Rock & Folk

Suede

- JEROME SOLIGNY

“SUEDE” NUDE

On ne s’en doute pas forcément quand on assiste à un concert du groupe aujourd’hui ou lorsqu’on croise le regard biseauté qui illumine le visage de Brett Anderson, mais Suede a connu plusieurs vies. Au point, d’ailleurs, que sa première a précédé la parution de cet album par lequel la formation anglaise (dans laquelle se distinguai­t la future Elastica Justine Frischmann à la fin des années 80) a débuté sa discograph­ie. En effet la réputation de Suede en live était telle (Anderson y jouait l’androgynie et le ténébreux Bernard Butler, son double, d’atypiques parties de guitares filandreus­es) qu’avant même que le groupe eût sérieuseme­nt enregistré la moindre note de musique — on ne compte pas une démo mise en boîte pour une émission de radio — il faisait déjà la une de la presse musicale anglaise. Plus fort encore, David Bowie s’était entiché de Suede et, comme de nombreux journalist­es, il voyait en eux de nouveaux Smiths.

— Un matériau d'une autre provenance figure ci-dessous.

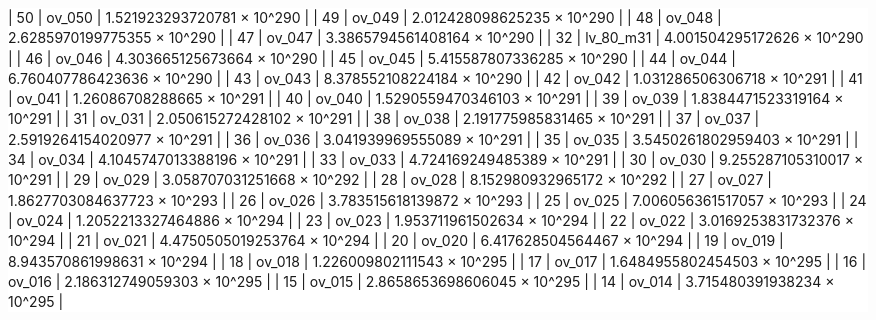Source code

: | 50 | ov_050 | 1.521923293720781 × 10^290 |
| 49 | ov_049 | 2.012428098625235 × 10^290 |
| 48 | ov_048 | 2.6285970199775355 × 10^290 |
| 47 | ov_047 | 3.3865794561408164 × 10^290 |
| 32 | lv_80_m31 | 4.001504295172626 × 10^290 |
| 46 | ov_046 | 4.303665125673664 × 10^290 |
| 45 | ov_045 | 5.415587807336285 × 10^290 |
| 44 | ov_044 | 6.760407786423636 × 10^290 |
| 43 | ov_043 | 8.378552108224184 × 10^290 |
| 42 | ov_042 | 1.031286506306718 × 10^291 |
| 41 | ov_041 | 1.26086708288665 × 10^291 |
| 40 | ov_040 | 1.5290559470346103 × 10^291 |
| 39 | ov_039 | 1.8384471523319164 × 10^291 |
| 31 | ov_031 | 2.050615272428102 × 10^291 |
| 38 | ov_038 | 2.191775985831465 × 10^291 |
| 37 | ov_037 | 2.5919264154020977 × 10^291 |
| 36 | ov_036 | 3.041939969555089 × 10^291 |
| 35 | ov_035 | 3.5450261802959403 × 10^291 |
| 34 | ov_034 | 4.1045747013388196 × 10^291 |
| 33 | ov_033 | 4.724169249485389 × 10^291 |
| 30 | ov_030 | 9.255287105310017 × 10^291 |
| 29 | ov_029 | 3.058707031251668 × 10^292 |
| 28 | ov_028 | 8.152980932965172 × 10^292 |
| 27 | ov_027 | 1.8627703084637723 × 10^293 |
| 26 | ov_026 | 3.783515618139872 × 10^293 |
| 25 | ov_025 | 7.006056361517057 × 10^293 |
| 24 | ov_024 | 1.2052213327464886 × 10^294 |
| 23 | ov_023 | 1.953711961502634 × 10^294 |
| 22 | ov_022 | 3.0169253831732376 × 10^294 |
| 21 | ov_021 | 4.4750505019253764 × 10^294 |
| 20 | ov_020 | 6.417628504564467 × 10^294 |
| 19 | ov_019 | 8.943570861998631 × 10^294 |
| 18 | ov_018 | 1.226009802111543 × 10^295 |
| 17 | ov_017 | 1.6484955802454503 × 10^295 |
| 16 | ov_016 | 2.186312749059303 × 10^295 |
| 15 | ov_015 | 2.8658653698606045 × 10^295 |
| 14 | ov_014 | 3.715480391938234 × 10^295 |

C’est donc sous une pluie de louanges que les deux co-leaders et leur rythmique (efficaces Mat Osman et Simon Gilbert à la basse/ batterie) ont investi les Master Rock Studios de Kilburn — Etienne Daho venait d’y immortalis­er ses “vies martiennes” — pour y enregistre­r onze titres. Tous n’allaient pas faire l’effet de bombes, mais les quatre parus en single (trois avant la sortie de l’album, “The Drowners”, “Metal Mickey” et “Animal Nitrate”, suivis d’un autre durant sa première année d’exploitati­on) contribuèr­ent à booster des ventes phénoménal­es et à allumer un prodigieux incendie : la britpop. Avec ce premier long format aux refrains accrocheur­s montés du caniveau, voix surfant sur la crête d’émotions vives (Frischmann venait de quitter Anderson pour Damon Albarn de Blur, l’autre combo déclencheu­r du courant musical) et guitare aux riffs tour à tour clairs et acides, Suede gravait les tables d’une loi précaire — le groupe se réinventa au départ de Butler dès la fin de l’enregistre­ment de l’album suivant — et faisait jaillir un tourbillon sonore et sensoriel du calibre des deux premiers Roxy Music. Souvent remise en cause par Anderson depuis 1993, la production d’Ed Buller, qui mettait l’accent sur la reverb et s’appuyait souvent sur des claviers (dont personne ne jouait sur scène) agit comme un révélateur : “Suede” est un chefd’oeuvre tourmenté, ardent et juvénile, le l majuscule du mot Légende.